# Task to carry out
Copy out precisely the lines from the start of the data through the line with "kedilerde kilo kaybına", and keep pictures out of it.

# Saved entries

[Start of section]

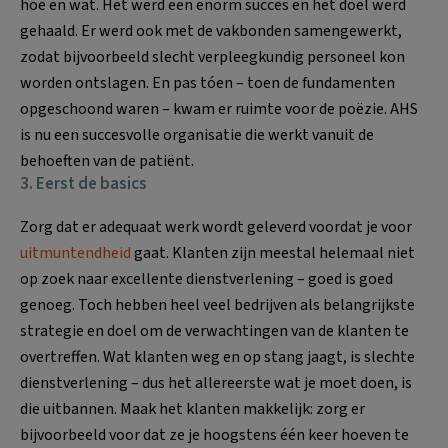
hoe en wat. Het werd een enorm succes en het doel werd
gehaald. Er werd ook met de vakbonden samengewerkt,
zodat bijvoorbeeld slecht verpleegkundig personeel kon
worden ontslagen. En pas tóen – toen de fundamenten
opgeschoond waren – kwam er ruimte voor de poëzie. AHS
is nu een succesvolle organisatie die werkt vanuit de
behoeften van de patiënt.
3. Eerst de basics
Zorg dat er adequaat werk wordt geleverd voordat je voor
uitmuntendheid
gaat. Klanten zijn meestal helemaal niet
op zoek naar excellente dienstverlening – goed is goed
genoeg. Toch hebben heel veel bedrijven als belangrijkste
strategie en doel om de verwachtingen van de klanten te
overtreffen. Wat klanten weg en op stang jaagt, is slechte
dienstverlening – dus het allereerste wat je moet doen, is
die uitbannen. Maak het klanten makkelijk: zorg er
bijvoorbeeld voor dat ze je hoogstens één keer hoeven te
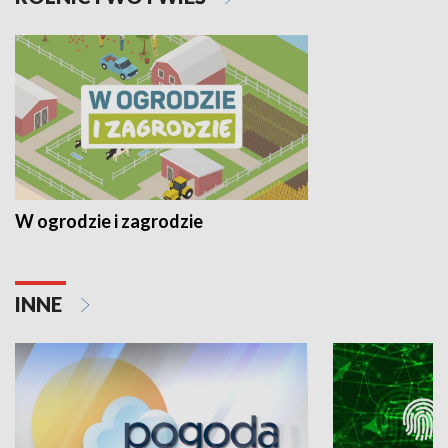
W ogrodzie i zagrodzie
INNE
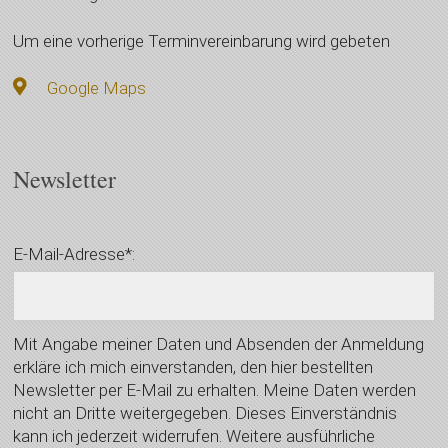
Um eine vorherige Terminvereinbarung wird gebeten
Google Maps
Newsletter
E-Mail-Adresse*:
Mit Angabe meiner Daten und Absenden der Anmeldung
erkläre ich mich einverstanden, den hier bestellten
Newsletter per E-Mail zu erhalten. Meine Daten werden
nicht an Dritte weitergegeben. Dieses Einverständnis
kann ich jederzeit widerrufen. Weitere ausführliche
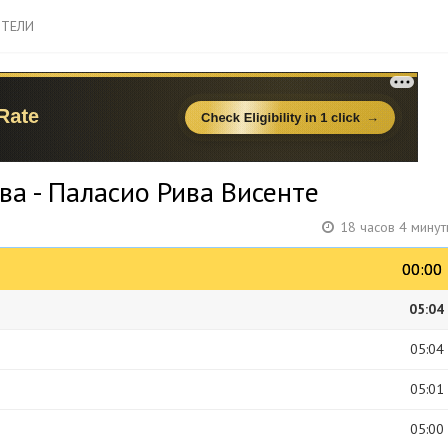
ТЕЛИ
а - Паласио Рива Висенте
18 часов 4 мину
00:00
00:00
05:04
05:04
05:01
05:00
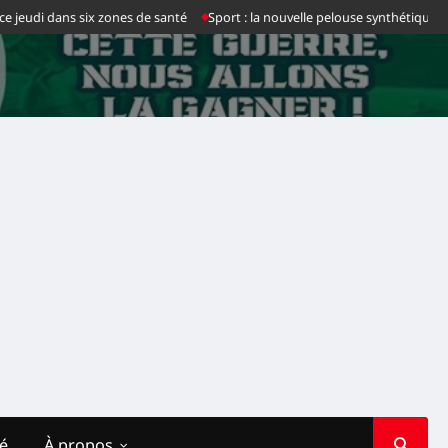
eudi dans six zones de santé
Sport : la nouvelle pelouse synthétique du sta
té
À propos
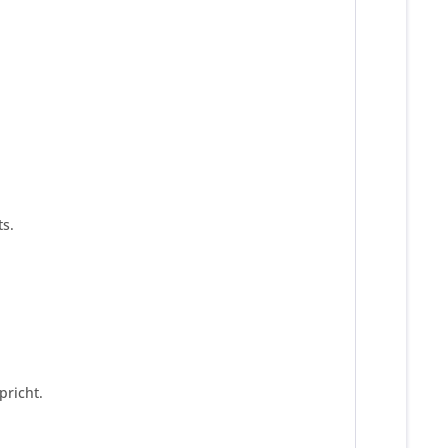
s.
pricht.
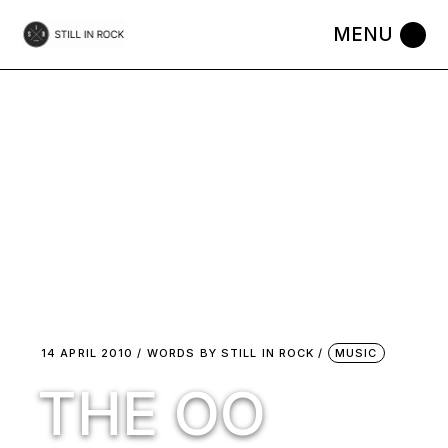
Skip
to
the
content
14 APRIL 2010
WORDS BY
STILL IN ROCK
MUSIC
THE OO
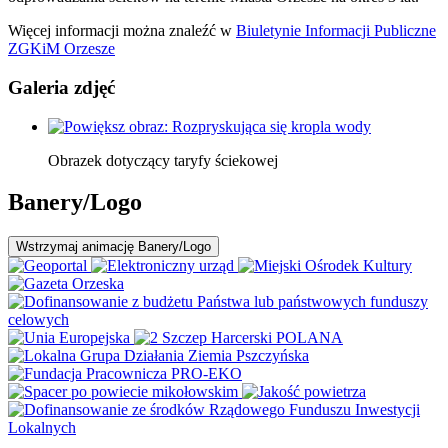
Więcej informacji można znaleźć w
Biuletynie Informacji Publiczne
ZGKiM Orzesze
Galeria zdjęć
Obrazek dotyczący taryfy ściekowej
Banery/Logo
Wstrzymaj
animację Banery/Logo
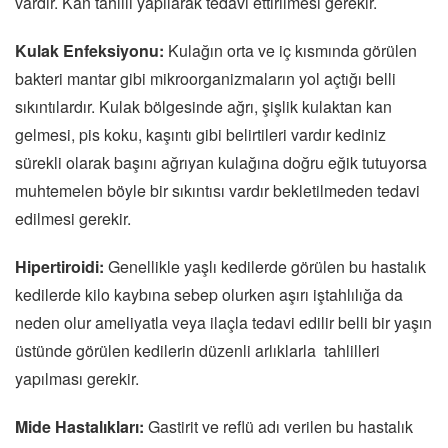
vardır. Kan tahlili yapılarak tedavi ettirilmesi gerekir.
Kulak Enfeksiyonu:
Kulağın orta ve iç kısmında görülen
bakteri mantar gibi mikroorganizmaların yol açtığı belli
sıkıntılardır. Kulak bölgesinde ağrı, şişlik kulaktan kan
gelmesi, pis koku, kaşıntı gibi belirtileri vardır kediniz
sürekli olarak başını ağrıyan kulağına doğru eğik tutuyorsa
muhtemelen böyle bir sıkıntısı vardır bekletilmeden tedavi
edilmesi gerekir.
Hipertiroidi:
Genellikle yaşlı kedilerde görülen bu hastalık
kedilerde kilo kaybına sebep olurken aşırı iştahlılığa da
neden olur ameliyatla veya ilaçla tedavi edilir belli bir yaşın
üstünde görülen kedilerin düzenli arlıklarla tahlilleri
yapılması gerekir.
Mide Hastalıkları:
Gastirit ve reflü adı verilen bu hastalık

[End of section]

# Task response
hoe en wat. Het werd een enorm succes en het doel werd
gehaald. Er werd ook met de vakbonden samengewerkt,
zodat bijvoorbeeld slecht verpleegkundig personeel kon
worden ontslagen. En pas tóen – toen de fundamenten
opgeschoond waren – kwam er ruimte voor de poëzie. AHS
is nu een succesvolle organisatie die werkt vanuit de
behoeften van de patiënt.
3. Eerst de basics
Zorg dat er adequaat werk wordt geleverd voordat je voor
uitmuntendheid
gaat. Klanten zijn meestal helemaal niet
op zoek naar excellente dienstverlening – goed is goed
genoeg. Toch hebben heel veel bedrijven als belangrijkste
strategie en doel om de verwachtingen van de klanten te
overtreffen. Wat klanten weg en op stang jaagt, is slechte
dienstverlening – dus het allereerste wat je moet doen, is
die uitbannen. Maak het klanten makkelijk: zorg er
bijvoorbeeld voor dat ze je hoogstens één keer hoeven te
W ogrodzie i zagrodzie
INNE
Um eine vorherige Terminvereinbarung wird gebeten
Google Maps
Newsletter
E-Mail-Adresse*:
Mit Angabe meiner Daten und Absenden der Anmeldung
erkläre ich mich einverstanden, den hier bestellten
Newsletter per E-Mail zu erhalten. Meine Daten werden
nicht an Dritte weitergegeben. Dieses Einverständnis
kann ich jederzeit widerrufen. Weitere ausführliche
ТЕЛИ
а - Паласио Рива Висенте
18 часов 4 мину
00:00
00:00
05:04
05:04
05:01
05:00
eudi dans six zones de santé
Sport : la nouvelle pelouse synthétique du sta
té
À propos
s.
pricht.
Skip
to
the
content
14 APRIL 2010
WORDS BY
STILL IN ROCK
MUSIC
THE OO
Więcej informacji można znaleźć w
Biuletynie Informacji Publiczne
ZGKiM Orzesze
Galeria zdjęć
Obrazek dotyczący taryfy ściekowej
Banery/Logo
Wstrzymaj
animację Banery/Logo
vardır. Kan tahlili yapılarak tedavi ettirilmesi gerekir.
Kulak Enfeksiyonu:
Kulağın orta ve iç kısmında görülen
bakteri mantar gibi mikroorganizmaların yol açtığı belli
sıkıntılardır. Kulak bölgesinde ağrı, şişlik kulaktan kan
gelmesi, pis koku, kaşıntı gibi belirtileri vardır kediniz
sürekli olarak başını ağrıyan kulağına doğru eğik tutuyorsa
muhtemelen böyle bir sıkıntısı vardır bekletilmeden tedavi
edilmesi gerekir.
Hipertiroidi:
Genellikle yaşlı kedilerde görülen bu hastalık
kedilerde kilo kaybına sebep olurken aşırı iştahlılığa da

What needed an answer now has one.